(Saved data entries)
○ ○ ○

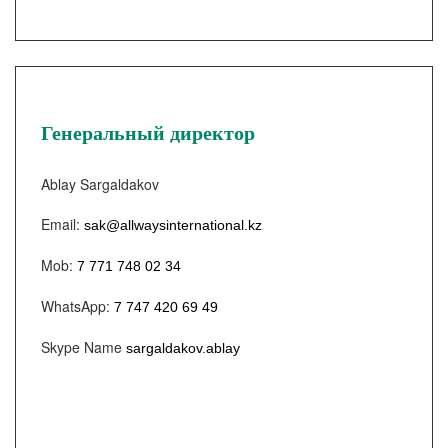
Генеральный директор
Ablay Sargaldakov
Email:
sak@allwaysinternational.kz
Mob:
7 771 748 02 34
WhatsApp:
7 747 420 69 49
Skype Name
sargaldakov.ablay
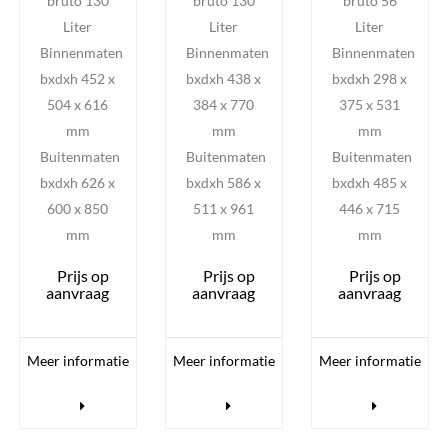
bruto 130
bruto 130
bruto 56
Liter
Liter
Liter
Binnenmaten
Binnenmaten
Binnenmaten
bxdxh 452 x
bxdxh 438 x
bxdxh 298 x
504 x 616
384 x 770
375 x 531
mm
mm
mm
Buitenmaten
Buitenmaten
Buitenmaten
bxdxh 626 x
bxdxh 586 x
bxdxh 485 x
600 x 850
511 x 961
446 x 715
mm
mm
mm
Prijs op
Prijs op
Prijs op
aanvraag
aanvraag
aanvraag
Meer informatie
Meer informatie
Meer informatie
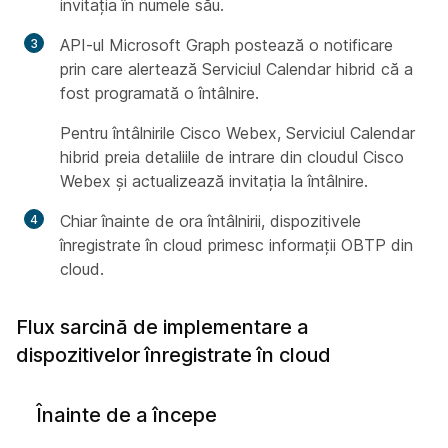
invitația în numele său.
API-ul Microsoft Graph postează o notificare
prin care alertează Serviciul Calendar hibrid că a
fost programată o întâlnire.
Pentru întâlnirile Cisco Webex, Serviciul Calendar
hibrid preia detaliile de intrare din cloudul Cisco
Webex și actualizează invitația la întâlnire.
Chiar înainte de ora întâlnirii, dispozitivele
înregistrate în cloud primesc informații OBTP din
cloud.
Flux sarcină de implementare a
dispozitivelor înregistrate în cloud
Înainte de a începe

○ ○ ○

Exercise requirements — Write out every line of text in the records above exactly as it appears. Leave out the picture markers.

Answer section —
Генеральный директор
Ablay Sargaldakov
Email:
sak@allwaysinternational.kz
Mob:
7 771 748 02 34
WhatsApp:
7 747 420 69 49
Skype Name
sargaldakov.ablay
bruto 130
bruto 130
bruto 56
Liter
Liter
Liter
Binnenmaten
Binnenmaten
Binnenmaten
bxdxh 452 x
bxdxh 438 x
bxdxh 298 x
504 x 616
384 x 770
375 x 531
mm
mm
mm
Buitenmaten
Buitenmaten
Buitenmaten
bxdxh 626 x
bxdxh 586 x
bxdxh 485 x
600 x 850
511 x 961
446 x 715
mm
mm
mm
Prijs op
Prijs op
Prijs op
aanvraag
aanvraag
aanvraag
Meer informatie
Meer informatie
Meer informatie
invitația în numele său.
API-ul Microsoft Graph postează o notificare
prin care alertează Serviciul Calendar hibrid că a
fost programată o întâlnire.
Pentru întâlnirile Cisco Webex, Serviciul Calendar
hibrid preia detaliile de intrare din cloudul Cisco
Webex și actualizează invitația la întâlnire.
Chiar înainte de ora întâlnirii, dispozitivele
înregistrate în cloud primesc informații OBTP din
cloud.
Flux sarcină de implementare a
dispozitivelor înregistrate în cloud
Înainte de a începe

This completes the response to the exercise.